02 Muy importante

Dino volvió a subir las escaleras. Tenía que encontrar a Saura, donde fuera que ella estuviera, y los datos eran vagos. Llegó al noveno piso. Vacío. La garita del oficial, oscura, de techo descascarado por la humedad, gritaba la noche de sábado. Ella tampoco sabía dónde estaba Saura, ni conocía su rostro. No, repetía en su mutismo, hasta ahora nunca había oído hablar de ella. Pero Dino seguía buscando, como un insecto trepando las escaleras hacia la miel.
Recorrió el noveno piso. Detrás de las puertas cerradas estaban las oficinas, herméticas, frías. Detrás de alguna puerta lloraba un bebé y sonaban los chistidos. El llanto del bebé crecía y cubría todo el pasillo, interminable, de pronto bajaba y subía, y bajaba y subía y era una línea ondulada que terminaba de pronto, detrás de alguna puerta.
Dino no se atrevía a golpear.
El segundo pasillo del noveno piso era igual. Había un olor a mandarinas impregnado en la alfombra y las puertas, que se colaba en los dedos para no salir, tiñéndolos de anaranjado. Se escapaba por el ventanal al final del pasillo. Al final. Se abrió una puerta y salió una mujer con la media corrida.
- Disculpe...
La mujer le clavó los ojos pétreos sin pestañear. Todavía era joven, algo bella.
- No debería estar acá.
- Busco a Saura, Inés Saura.
- No la conozco. Le tengo que pedir que se retire; aquí no pueden pasar los visitantes. Pregunte en la garita del oficial.
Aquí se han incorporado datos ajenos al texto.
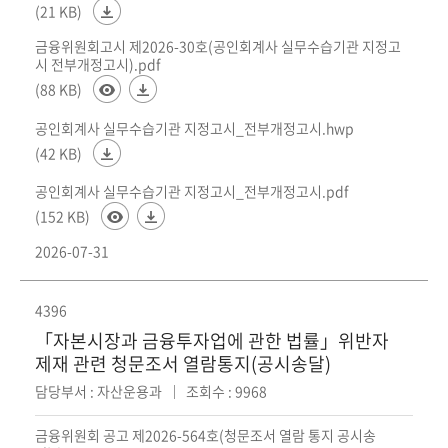
(21 KB)
금융위원회고시 제2026-30호(공인회계사 실무수습기관 지정고
시 전부개정고시).pdf
(88 KB)
공인회계사 실무수습기관 지정고시_전부개정고시.hwp
(42 KB)
공인회계사 실무수습기관 지정고시_전부개정고시.pdf
(152 KB)
2026-07-31
4396
「자본시장과 금융투자업에 관한 법률」위반자
제재 관련 청문조서 열람통지(공시송달)
담당부서 : 자산운용과
조회수 : 9968
금융위원회 공고 제2026-564호(청문조서 열람 통지 공시송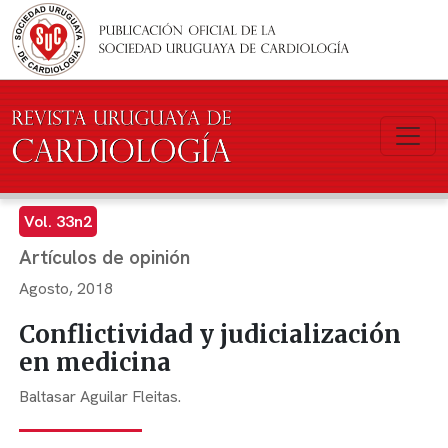
Pasar al contenido principal
Vol. 33n2
Artículos de opinión
Agosto, 2018
Conflictividad y judicialización
en medicina
Baltasar Aguilar Fleitas.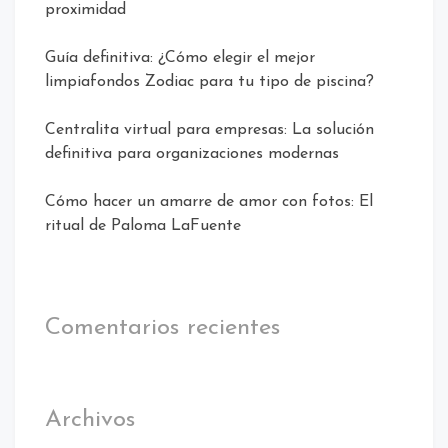
proximidad
Guía definitiva: ¿Cómo elegir el mejor
limpiafondos Zodiac para tu tipo de piscina?
Centralita virtual para empresas: La solución
definitiva para organizaciones modernas
Cómo hacer un amarre de amor con fotos: El
ritual de Paloma LaFuente
Comentarios recientes
Archivos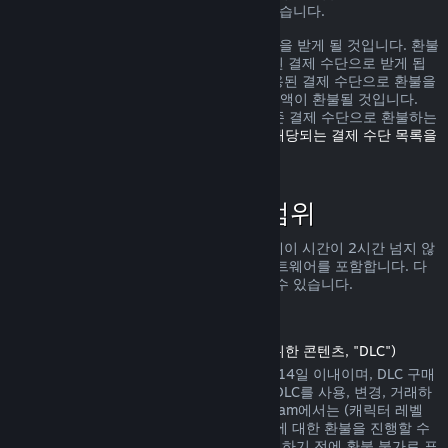
가로 환불을 받을 수 있는 권리가 있을 수 있습니다.
환불 요청이 확인된 다음 1주일 안으로 환불을 받게 될 것입니다. 환불
금액은 Steam 지갑 자금 또는 구매에 사용된 결제 수단으로 받게 됩
니다. 어떠한 이유로 Steam에서 구매에 사용된 결제 수단으로 환불을
진행하지 못하면 귀하의 Steam 지갑으로 금액이 환불될 것입니다.
(Steam에서 지원하는 일부 결제 수단은 기존 결제 수단으로 환불하는
것을 지원하지 않습니다.
여기를 클릭하여 해당되는 결제 수단 목록을
확인할 수 있습니다
.)
환불 정책이 적용되는 범위
Steam 환불은 (구매 2주 안으로 그리고 플레이 시간이 2시간 넘지 않
는) Steam 상점에서 판매되는 게임 및 소프트웨어를 포함합니다. 다
른 구매에 대한 환불 진행을 아래서 확인할 수 있습니다.
다운로드 콘텐츠에 대한 환불
(Steam 상점에서 게임 또는 소프트웨어를 위한 콘텐츠, "DLC")
Steam 상점에서 구매한 DLC는 구매일에서 14일 이내이며, DLC 구매
후 게임 플레이 시간이 2시간을 넘지 않고, DLC를 사용, 변경, 거래하
지 않은 상태에서만 환불이 가능합니다. Steam에서는 (캐릭터 레벨
상승이 존재하는 내용 등의) 일부 타사 DLC에 대한 환불을 진행할 수
없습니다. 해당 DLC는 Steam 상점에서 구매하기 전에 환불 불가로 표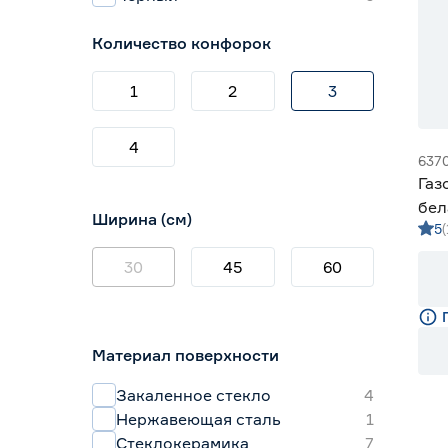
Количество конфорок
1
2
3
4
637
Газ
бел
Ширина (см)
5
WH
30
45
60
Материал поверхности
Закаленное стекло
4
Нержавеющая сталь
1
Стеклокерамика
7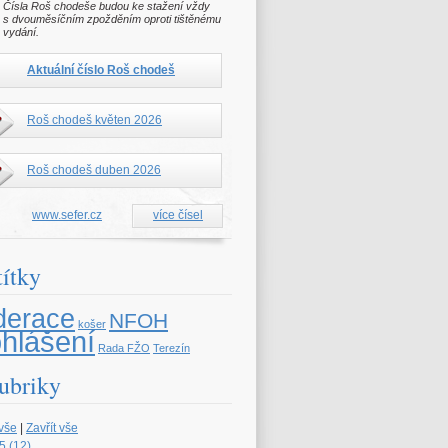
Čísla Roš chodeše budou ke stažení vždy
s dvouměsíčním zpožděním oproti tištěnému
vydání.
Aktuální číslo Roš chodeš
Roš chodeš květen 2026
Roš chodeš duben 2026
www.sefer.cz
více čísel
títky
derace
NFOH
košer
ohlášení
Rada FŽO
Terezín
ubriky
 vše
|
Zavřít vše
5 (12)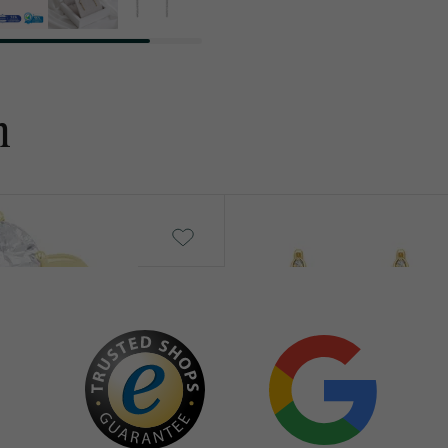
n
Wontisa
€ 289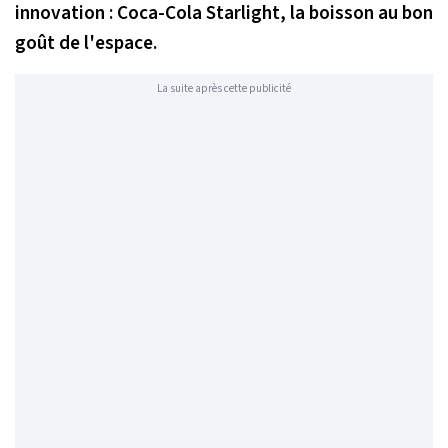
innovation : Coca-Cola Starlight, la boisson au bon
goût de l'espace.
La suite après cette publicité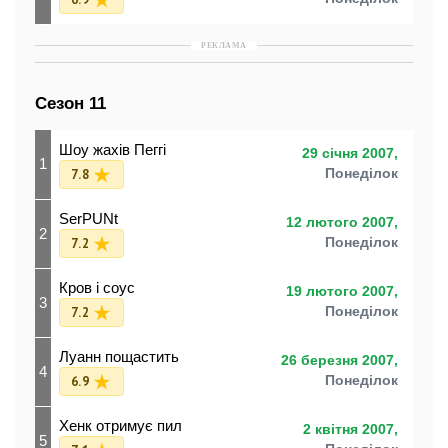
РЕКЛАМА
Сезон 11
Шоу жахів Пеггі
29 січня 2007,
1
7.8
Понеділок
SerPUNt
12 лютого 2007,
2
7.2
Понеділок
Кров і соус
19 лютого 2007,
3
7.2
Понеділок
Луанн пощастить
26 березня 2007,
4
6.9
Понеділок
Хенк отримує пил
2 квітня 2007,
5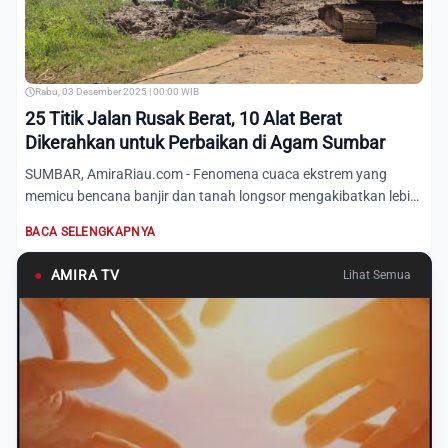
Rabu, 03 Desember 2025 | 00:00 WIB
25 Titik Jalan Rusak Berat, 10 Alat Berat
Dikerahkan untuk Perbaikan di Agam Sumbar
SUMBAR, AmiraRiau.com - Fenomena cuaca ekstrem yang
memicu bencana banjir dan tanah longsor mengakibatkan lebih
dari 15....
BACA SELENGKAPNYA
●
AMIRA TV
Lihat Semua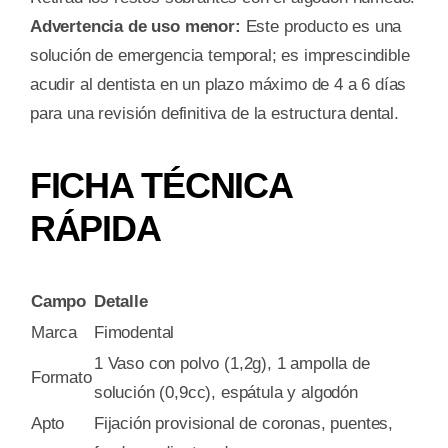
Advertencia de uso menor:
Este producto es una
solución de emergencia temporal; es imprescindible
acudir al dentista en un plazo máximo de 4 a 6 días
para una revisión definitiva de la estructura dental.
FICHA TÉCNICA
RÁPIDA
Campo
Detalle
Marca
Fimodental
1 Vaso con polvo (1,2g), 1 ampolla de
Formato
solución (0,9cc), espátula y algodón
Apto
Fijación provisional de coronas, puentes,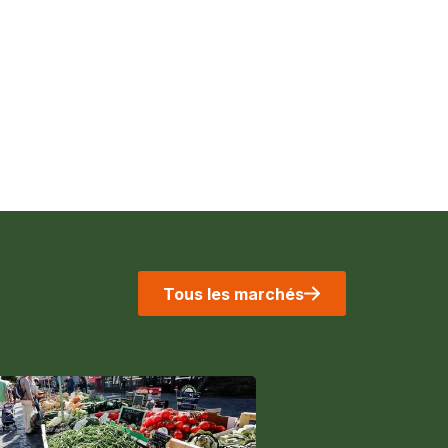
Tous les marchés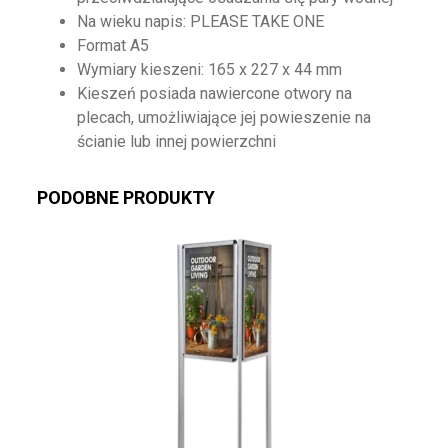
Na wieku napis: PLEASE TAKE ONE
Format A5
Wymiary kieszeni: 165 x 227 x 44 mm
Kieszeń posiada nawiercone otwory na
plecach, umożliwiające jej powieszenie na
ścianie lub innej powierzchni
PODOBNE PRODUKTY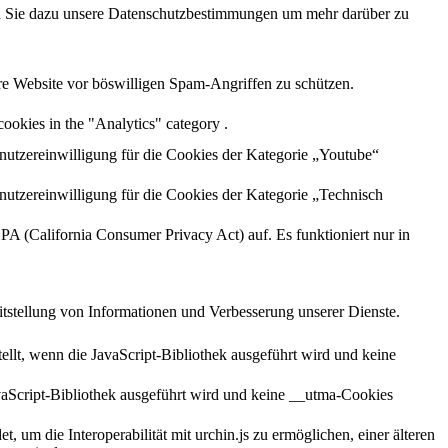
sen Sie dazu unsere Datenschutzbestimmungen um mehr darüber zu
re Website vor böswilligen Spam-Angriffen zu schützen.
cookies in the "Analytics" category .
utzereinwilligung für die Cookies der Kategorie „Youtube“
utzereinwilligung für die Cookies der Kategorie „Technisch
A (California Consumer Privacy Act) auf. Es funktioniert nur in
itstellung von Informationen und Verbesserung unserer Dienste.
llt, wenn die JavaScript-Bibliothek ausgeführt wird und keine
vaScript-Bibliothek ausgeführt wird und keine __utma-Cookies
um die Interoperabilität mit urchin.js zu ermöglichen, einer älteren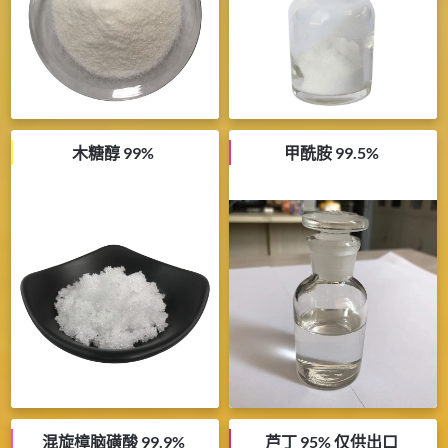
木糖醇 99%
甲酰胺 99.5%
混旋樟脑磺酸 99.9%
芦丁 95% 仅供出口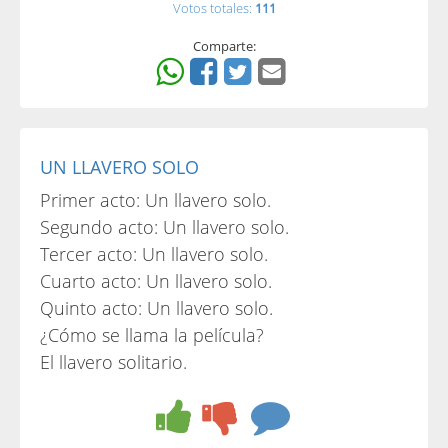
Votos totales:
111
Comparte:
UN LLAVERO SOLO
Primer acto: Un llavero solo.
Segundo acto: Un llavero solo.
Tercer acto: Un llavero solo.
Cuarto acto: Un llavero solo.
Quinto acto: Un llavero solo.
¿Cómo se llama la película?
El llavero solitario.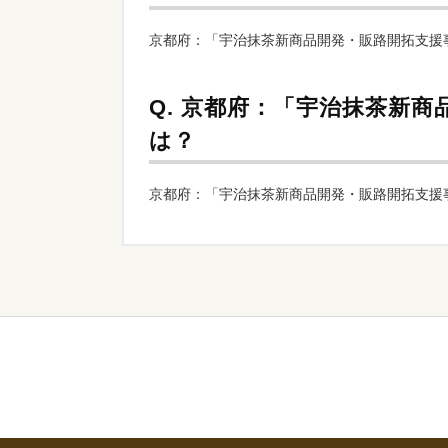
京都府：「宇治抹茶新商品開発・販路開拓支援事業」
Q.
京都府：「宇治抹茶新商
は？
京都府：「宇治抹茶新商品開発・販路開拓支援事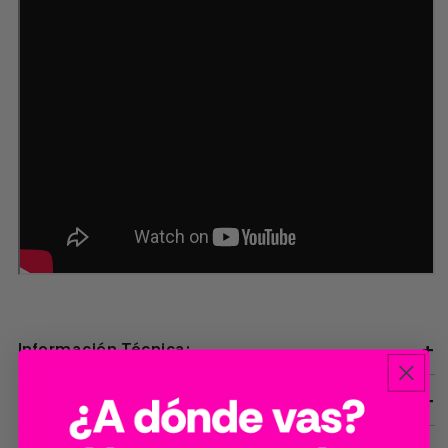
Información Técnica:
Tiempos de entrega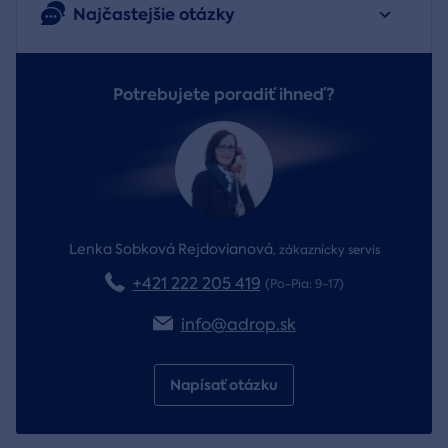
Najčastejšie otázky
Potrebujete poradiť ihneď?
Lenka Sobková Rejdovianová
,
zákaznícky servis
+421 222 205 419
(Po-Pia: 9-17)
info@adrop.sk
Napísať otázku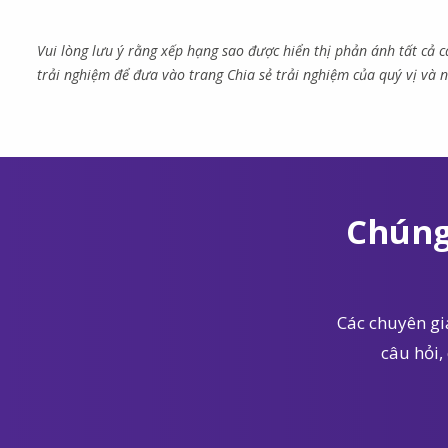
Vui lòng lưu ý rằng xếp hạng sao được hiển thị phản ánh tất cả 
trải nghiệm để đưa vào trang Chia sẻ trải nghiệm của quý vị và n
Chúng
Các chuyên gia
câu hỏi,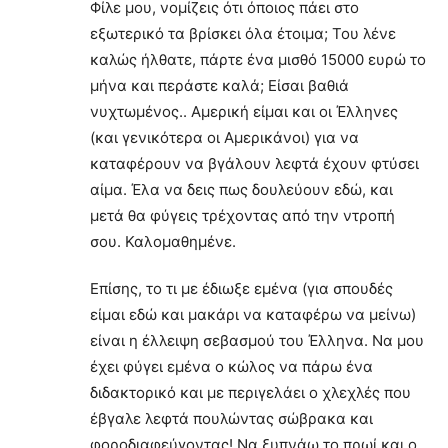
Φίλε μου, νομίζεις ότι όποιος πάει στο
εξωτερικό τα βρίσκει όλα έτοιμα; Του λένε
καλώς ήλθατε, πάρτε ένα μισθό 15000 ευρώ το
μήνα και περάστε καλά; Είσαι βαθιά
νυχτωμένος.. Αμερική είμαι και οι Έλληνες
(και γενικότερα οι Αμερικάνοι) για να
καταφέρουν να βγάλουν λεφτά έχουν φτύσει
αίμα. Έλα να δεις πως δουλεύουν εδώ, και
μετά θα φύγεις τρέχοντας από την ντροπή
σου. Καλομαθημένε.
Επίσης, το τι με έδιωξε εμένα (για σπουδές
είμαι εδώ και μακάρι να καταφέρω να μείνω)
είναι η έλλειψη σεβασμού του Έλληνα. Να μου
έχει φύγει εμένα ο κώλος να πάρω ένα
διδακτορικό και με περιγελάει ο χλεχλές που
έβγαλε λεφτά πουλώντας σώβρακα και
φοροδιαφεύγοντας! Να ξυπνάω το πρωί και ο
La garita del oficial seguía vacía, y ni lo despidió al subir al décimo piso.
Desde detrás de un recoveco llegaban voces. Tampoco había oficial –era sábado, al fin y al cabo-, así que fue a inspeccionar por su cuenta. Eran tres voces, tomando café al lado de una máquina.
- ¿Qué quiere, hombre? – preguntó una al verlo llegar, con medio bigote mojado de leche.
- Busco a Saura.
- Saura... Creo que se fue temprano, hoy. Pero pregunte en el octavo piso, quizás está en la Secretaría.
Miró a las otras dos figuras, que permanecían indiferentes, como solicitando una segunda opinión. Pero no la hubo.
El octavo piso no difería mucho de los anteriores. Ya había estado ahí antes. La Secretaría seguía cerrada: el cartel indicaba “Sábados, de 8 a 16”. Golpeó y esperó. Y volvió a golpear. En un momento creyó oír ruidos de roce de ropa, pero no abrió nadie. No se atrevió a intentar abrir la puerta, aunque parecía destrabada. No supo qué hacer, y se quedó parado fijo mirando la madera. Entonces escuchó claramente un golpe. Se apoyó y esperó con la oreja pegada a la puerta, y trataba de no respirar demasiado para no tapar con sus ruidos lo que pasaba ahí adentro. Las rodillas le dolieron y se sentó en el suelo, escuchando. Algo se movía. Pero fueron pocos minutos, y después ya no se oyó nada.
Un rostro espigado cruzó el pasillo y lo miró interrogativamente.
Dino se paró de un salto, se apresuró a explicarlo todo.
- Busco a Saura.
- La Secretaría está cerrada; vuelva el lunes – modularon los labios finos y puntiagudos. El señor lo miró, taconeó con el pie derecho. Dino entendió. El señor siguió caminando.
Bajó por las escaleras de incendio. Hacía frío. Ocho pisos más abajo sonaban las bocinas de los autos con calefacción. Pero en la escalera, todavía tan cerca de los techos, se oía silencio. Era muy importante ver a Saura, por alguna razón; no bastaba con encontrar el teléfono.
Abajo, el eterno oficial de las noches y los días lo saludó con una inclinación de cabeza al pasar. Dino asintió ligeramente con los ojos. Después tropezó con la alfombra, abrió la puerta de vidrio y salió por el huequito entre las chapas. Y afuera hacía frío, así que se tapó hasta la nariz con la campera.